- **WHAT THE EXERCISE ASKS**: Using the listing below, retype exactly the lines starting at the one with "### Mir Damad" and ending at the one with "and Farabi.", and include both.

* * * *

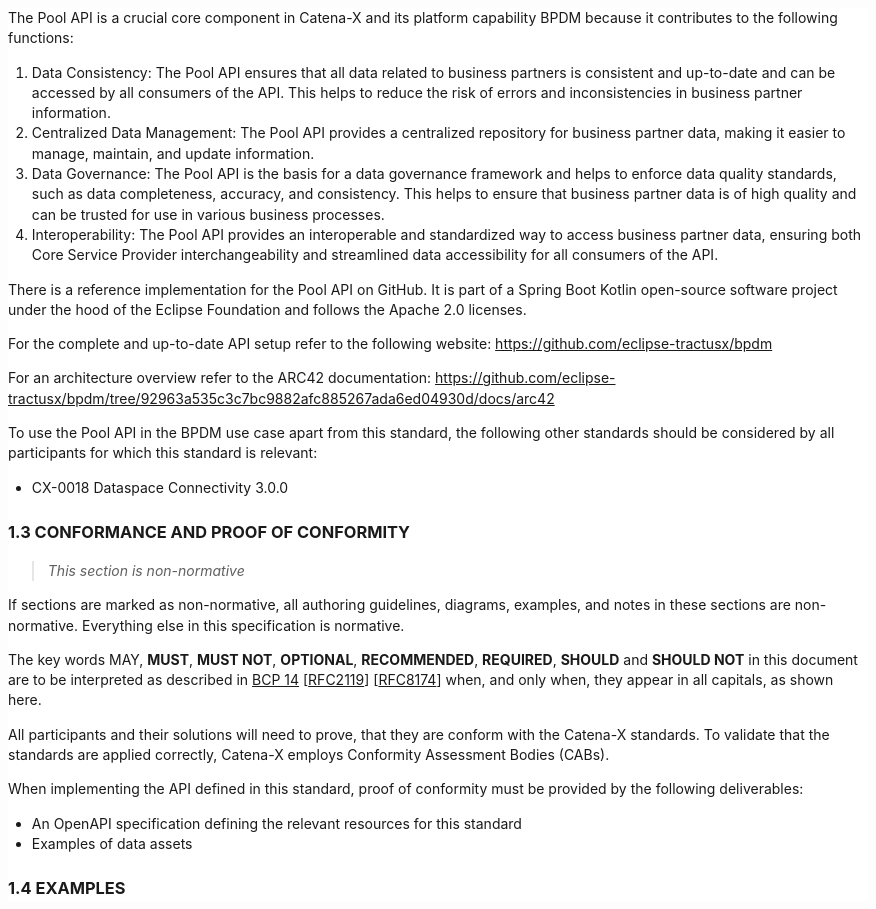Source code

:The Pool API is a crucial core component in Catena-X and its platform capability BPDM because it contributes to the following functions:

1. Data Consistency: The Pool API ensures that all data related to business partners is consistent and up-to-date and can be accessed by all consumers of the API. This helps to reduce the risk of errors and inconsistencies in business partner information.
2. Centralized Data Management: The Pool API provides a centralized repository for business partner data, making it easier to manage, maintain, and update information.
3. Data Governance: The Pool API is the basis for a data governance framework and helps to enforce data quality standards, such as data completeness, accuracy, and consistency. This helps to ensure that business partner data is of high quality and can be trusted for use in various business processes.
4. Interoperability: The Pool API provides an interoperable and standardized way to access business partner data, ensuring both Core Service Provider interchangeability and streamlined data accessibility for all consumers of the API.

There is a reference implementation for the Pool API on GitHub. It is part of a Spring Boot Kotlin open-source software project under the hood of the Eclipse Foundation and follows the Apache 2.0 licenses.

For the complete and up-to-date API setup refer to the following website: https://github.com/eclipse-tractusx/bpdm

For an architecture overview refer to the ARC42 documentation: https://github.com/eclipse-tractusx/bpdm/tree/92963a535c3c7bc9882afc885267ada6ed04930d/docs/arc42

To use the Pool API in the BPDM use case apart from this standard, the following other standards should be considered by all participants for which this standard is relevant:

- CX-0018 Dataspace Connectivity 3.0.0

### 1.3 CONFORMANCE AND PROOF OF CONFORMITY

> *This section is non-normative*

If sections are marked as non-normative, all authoring guidelines, diagrams, examples, and notes in these sections are non-normative. Everything else in this specification is normative.

The key words MAY, **MUST**, **MUST NOT**, **OPTIONAL**, **RECOMMENDED**, **REQUIRED**, **SHOULD** and **SHOULD NOT** in this document are to be interpreted as described in [BCP 14](https://datatracker.ietf.org/doc/html/bcp14) [[RFC2119](https://www.w3.org/TR/did-core/#bib-rfc2119)] [[RFC8174](https://www.w3.org/TR/did-core/#bib-rfc8174)] when, and only when, they appear in all capitals, as shown here.

All participants and their solutions will need to prove, that they are conform with the Catena-X standards. To validate that the standards are applied correctly, Catena-X employs Conformity Assessment Bodies (CABs).

When implementing the API defined in this standard, proof of conformity must be provided by the following deliverables:

- An OpenAPI specification defining the relevant resources for this standard
- Examples of data assets

### 1.4 EXAMPLES
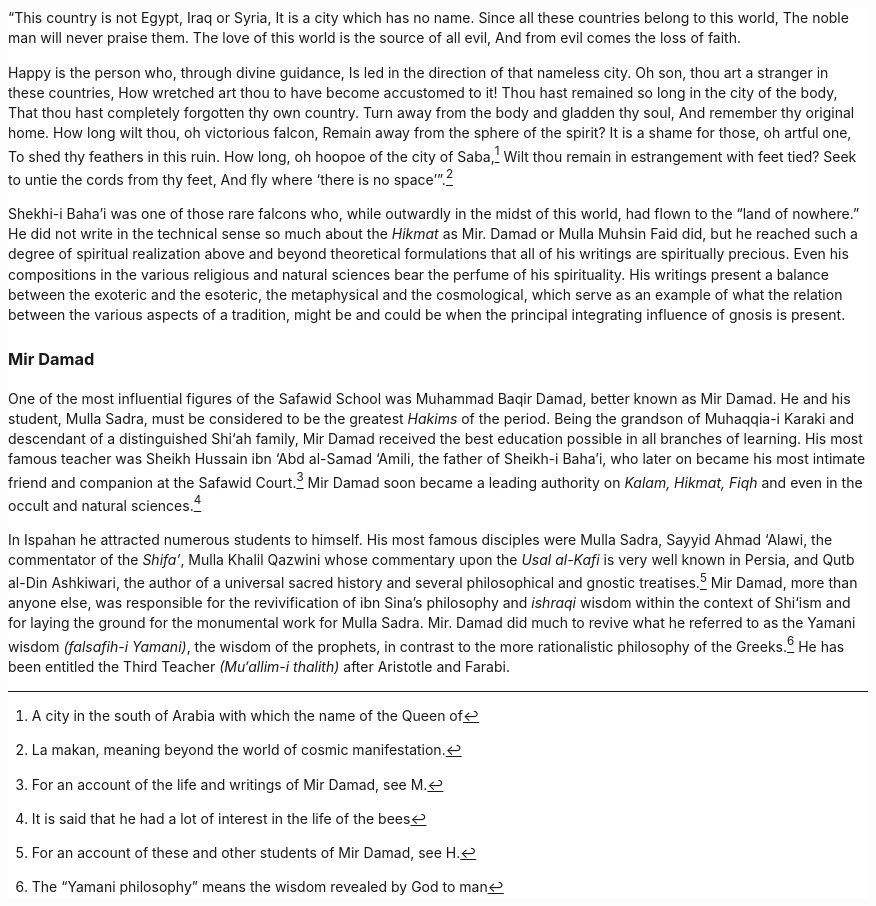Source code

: “This country is not Egypt, Iraq or Syria,
It is a city which has no name.
Since all these countries belong to this world,
The noble man will never praise them.
The love of this world is the source of all evil,
And from evil comes the loss of faith.

Happy is the person who, through divine guidance,
Is led in the direction of that nameless city.
Oh son, thou art a stranger in these countries,
How wretched art thou to have become accustomed to it!
Thou hast remained so long in the city of the body,
That thou hast completely forgotten thy own country.
Turn away from the body and gladden thy soul,
And remember thy original home.
How long wilt thou, oh victorious falcon,
Remain away from the sphere of the spirit?
It is a shame for those, oh artful one,
To shed thy feathers in this ruin.
How long, oh hoopoe of the city of Saba,[^37]
Wilt thou remain in estrangement with feet tied?
Seek to untie the cords from thy feet,
And fly where ‘there is no space’”.[^38]

Shekhi-i Baha’i was one of those rare falcons who, while outwardly in
the midst of this world, had flown to the “land of nowhere.” He did not
write in the technical sense so much about the *Hikmat* as Mir. Damad or
Mulla Muhsin Faid did, but he reached such a degree of spiritual
realization above and beyond theoretical formulations that all of his
writings are spiritually precious. Even his compositions in the various
religious and natural sciences bear the perfume of his spirituality. His
writings present a balance between the exoteric and the esoteric, the
metaphysical and the cosmological, which serve as an example of what the
relation between the various aspects of a tradition, might be and could
be when the principal integrating influence of gnosis is present.

### Mir Damad

One of the most influential figures of the Safawid School was Muhammad
Baqir Damad, better known as Mir Damad. He and his student, Mulla Sadra,
must be considered to be the greatest *Hakims* of the period. Being the
grandson of Muhaqqia-i Karaki and descendant of a distinguished Shi‘ah
family, Mir Damad received the best education possible in all branches
of learning. His most famous teacher was Sheikh Hussain ibn ‘Abd
al-Samad ‘Amili, the father of Sheikh-i Baha’i, who later on became his
most intimate friend and companion at the Safawid Court.[^39] Mir Damad
soon became a leading authority on *Kalam, Hikmat, Fiqh* and even in the
occult and natural sciences.[^40]

In Ispahan he attracted numerous students to himself. His most famous
disciples were Mulla Sadra, Sayyid Ahmad ‘Alawi, the commentator of the
*Shifa’*, Mulla Khalil Qazwini whose commentary upon the *Usal al-Kafi*
is very well known in Persia, and Qutb al-Din Ashkiwari, the author of a
universal sacred history and several philosophical and gnostic
treatises.[^41] Mir Damad, more than anyone else, was responsible for
the revivification of ibn Sina’s philosophy and *ishraqi* wisdom within
the context of Shi‘ism and for laying the ground for the monumental work
for Mulla Sadra. Mir. Damad did much to revive what he referred to as
the Yamani wisdom *(falsafih-i Yamani)*, the wisdom of the prophets, in
contrast to the more rationalistic philosophy of the Greeks.[^42] He has
been entitled the Third Teacher *(Mu‘allim-i thalith)* after Aristotle
and Farabi.


[^1]: A few authors like Gobineau, Donaldson, and E. G. Browne have
[^2]: For the meaning of this word which denotes wisdom refer to the
[^3]: Sheikh Safi (647/1249 – 735/1334), one of the most important of
[^4]: For a history of the Safawid period, see E. G. Browne, op. cit.,
[^5]: The purpose of theology is to protect the truth of a revelation
[^6]: For a discussion of the meaning of ishraqi wisdom, refer to the
[^7]: The reason why the pre-Safawid sages of Persian like ‘Ali Turkah
[^8]: For the name of some of these Arab Shi‘ah scholars, see E. G.
[^9]: The science of Usul as an independent science has grown into
[^10]: Shi‘ah theology reached its height in the seventh/13th century in
[^11]: See the chapter on Suhrawardi Maqtul. Generally, Hikmah in Arabic
[^12]: For the series of commentators and expositors of ishraqi wisdom,
[^13]: It is unfortunate that in books treating of the relation between
[^14]: For an account of the doctrines of ibn ‘Arabi, see T. Burekardt
[^15]: See S.M. Sadr, Sheikh ‘Ala alpDaulah Simnani, Danish Press,
[^16]: This great Persian Sufi poet and sage has written several
[^17]: The Kitab al-Mujli of ibn Abi Jumhur and Jami‘ al-Asrar and Jami‘
[^18]: The best traditional sources for these earlier Shi‘ah authors are
[^19]: See Corbin, op. cit., pp. 333ff.
[^20]: His name should not in way be connected with the heterodox Baha’i
[^21]: For an account of the life and works of Sheikh-i Baha’i, see
[^22]: Sheikh-i Baha’i is said to have built a bath house name Gulkan
[^23]: This book on mathematics which helped greatly in reviving the
[^24]: For a list of the nearly 90 works attributed to him, see his
[^25]: Ibid., pp 164 – 66.
[^26]: Intoxication symbolizes ecstasy and spiritual union.
[^27]: Maulan Jala’i al-Din Rumi is commonly referred to as Maulawi in
[^28]: Love symbolizes gnosis or the science which comes through
[^29]: Reference is to the famous theologian Imam Fakhr al-Din Razi.
[^30]: This verse is in Arabic and is repeated immediately with only a
[^31]: That is, he is like a beast of burden.
[^32]: Reference is to the wisdom of the Sufis are contrasted with that
[^33]: The Prophet Mohammad (upon whom be peace).
[^34]: Sheikh-i Bhah’i, Kulliyat..., pp. 18 – 19.
[^35]: This theme appears in certain Hermetic writings, the Acts of
[^36]: Sheikh-i Baha-i, Kulliyat..., p. 23.
[^37]: A city in the south of Arabia with which the name of the Queen of
[^38]: La makan, meaning beyond the world of cosmic manifestation.
[^39]: For an account of the life and writings of Mir Damad, see M.
[^40]: It is said that he had a lot of interest in the life of the bees
[^41]: For an account of these and other students of Mir Damad, see H.
[^42]: The “Yamani philosophy” means the wisdom revealed by God to man
[^43]: This major work has been commented upon several times. One of its
[^44]: These last two works are among the important books on Hikmat in
[^45]: For a translation and discussion of this work, see H. Corbin, op.
[^46]: See for example the Shifa’ or Najat of ibn Sina and the Kitab
[^47]: See Mir Damad, Qabasat, Sheikh Mahmud Burujirdi, Shiraz,
[^48]: For a general discussion of this question, see L. Gardet, La
[^49]: Mr. Dmad, Qabasat, pp. 1 – 10.
[^50]: Ibid, p. 7.
[^51]: Mir Damad argues that time itself is the measure of the movement
[^52]: For a comparison and affinity of these ideas with those of ibn
[^53]: In presenting this view of creation, Mir Damad draws heavily on
[^54]: The Jadhawat (Bombay, lithographed edition, 1302/1884, pp. 203)
[^55]: Suhrawardi also divides the angelic world into the longitudinal
[^56]: The natures refer to the warm and cold, wet and dry, and the
[^57]: Mir Damad and Mulla Sadra, unlike Aristotle and his followers,
[^58]: Mir Damad mentions that there are 1,400 species of animals, 800
[^59]: Jadhaudat, pp. 2 – 13.
[^60]: Ibid., pp. 13 – 18.
[^61]: Ibid., pp. 18 – 28..
[^62]: Ibid., pp. 28ff.
[^63]: In discussing tauhid, Mir Damad draws not only on ibn Sina and
[^64]: Jadhawat, pp. 38ff.
[^65]: This intermediary region plays an important role in the thought
[^66]: These are two famous mythical cities through which initiates pass
[^67]: Jadhawat, pp. 54 – 63.
[^68]: Ibid., p. 100.
[^69]: Ibid., p. 103. In the same work, p. 92, the last part of which is
[^70]: For a profound study of this subject as developed before Mir
[^71]: The other two are Sheikh-i Baha-i and Mir Damad who were close
[^72]: The story is told of him in most biographies that one day Shah
[^73]: The text of this qasidah and the commentary by Khalkali have been
[^74]: Reference is to Farabi and ibn Sina, the two early masters of
[^75]: “Qualities” means multiplicity of forms which become evident only
[^76]: The later Muslim authors following ibn Sina divide reality into
[^77]: All the arguments begin because each side considers only one
[^78]: Mir Findiriski, Raisaleh-i Sand‘iyyah, Sa‘adat Press, Teheran,
[^79]: Ibid., pp. 13 – 54.
[^80]: Mir Findiriski adds that all the Greek philosophers before
[^81]: Mir Findiriski mentions Mazdak as the person why by a false
[^82]: Mulla-i Lahiji, known as Fayyad author of several important
[^83]: See Mulla Muhsin Faid-i kasha, al-Mahajjat al-Baida‘ fi Ihya’
[^84]: The Raihanat al-Adab, vol. 3, pp. 242 – 44, mentions 120 works by
[^85]: Mulla Muhsin Faid, A’inih-i Shahi, Musawi Press, Shiraz,
[^86]: Kalimat-i Maknunah, Teheran, lithographed edition, 1316/1898.
[^87]: Ibid., p. 15.
[^88]: For an explanation ofthese terms see Seyyed Hossein Nasr, “Being
[^89]: Kalimat-i Maknunah, pp. 31ff. Mulla Muhsin describes these stages
[^90]: See T. Burckhardt, Introduction to Sufi Doctrine, pp. 64ff.
[^91]: This term should not be taken in its negative connotation; it has
[^92]: Kalimat-i Maknunah, p. 61.
[^93]: Ibid., pp. 74 – 75.
[^94]: Ibid., pp. 167.ff.
[^95]: Ibid., pp. 214 -19.
[^96]: Raihanat al-Adab, vol. 3, pp. 460 – 62. The Mar’at al-Ahwal-i
[^97]: For the writings and life of the second Majlisi, see Raihanat
[^98]: He devoted a treatise, the ‘Itiqadat, to rejecting Sufism.
[^99]: Sheikh Ahmad is responsible for the last important religious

* * * *

- **OUTPUT FOR THIS TASK**:
### Mir Damad

One of the most influential figures of the Safawid School was Muhammad
Baqir Damad, better known as Mir Damad. He and his student, Mulla Sadra,
must be considered to be the greatest *Hakims* of the period. Being the
grandson of Muhaqqia-i Karaki and descendant of a distinguished Shi‘ah
family, Mir Damad received the best education possible in all branches
of learning. His most famous teacher was Sheikh Hussain ibn ‘Abd
al-Samad ‘Amili, the father of Sheikh-i Baha’i, who later on became his
most intimate friend and companion at the Safawid Court.[^39] Mir Damad
soon became a leading authority on *Kalam, Hikmat, Fiqh* and even in the
occult and natural sciences.[^40]

In Ispahan he attracted numerous students to himself. His most famous
disciples were Mulla Sadra, Sayyid Ahmad ‘Alawi, the commentator of the
*Shifa’*, Mulla Khalil Qazwini whose commentary upon the *Usal al-Kafi*
is very well known in Persia, and Qutb al-Din Ashkiwari, the author of a
universal sacred history and several philosophical and gnostic
treatises.[^41] Mir Damad, more than anyone else, was responsible for
the revivification of ibn Sina’s philosophy and *ishraqi* wisdom within
the context of Shi‘ism and for laying the ground for the monumental work
for Mulla Sadra. Mir. Damad did much to revive what he referred to as
the Yamani wisdom *(falsafih-i Yamani)*, the wisdom of the prophets, in
contrast to the more rationalistic philosophy of the Greeks.[^42] He has
been entitled the Third Teacher *(Mu‘allim-i thalith)* after Aristotle
and Farabi.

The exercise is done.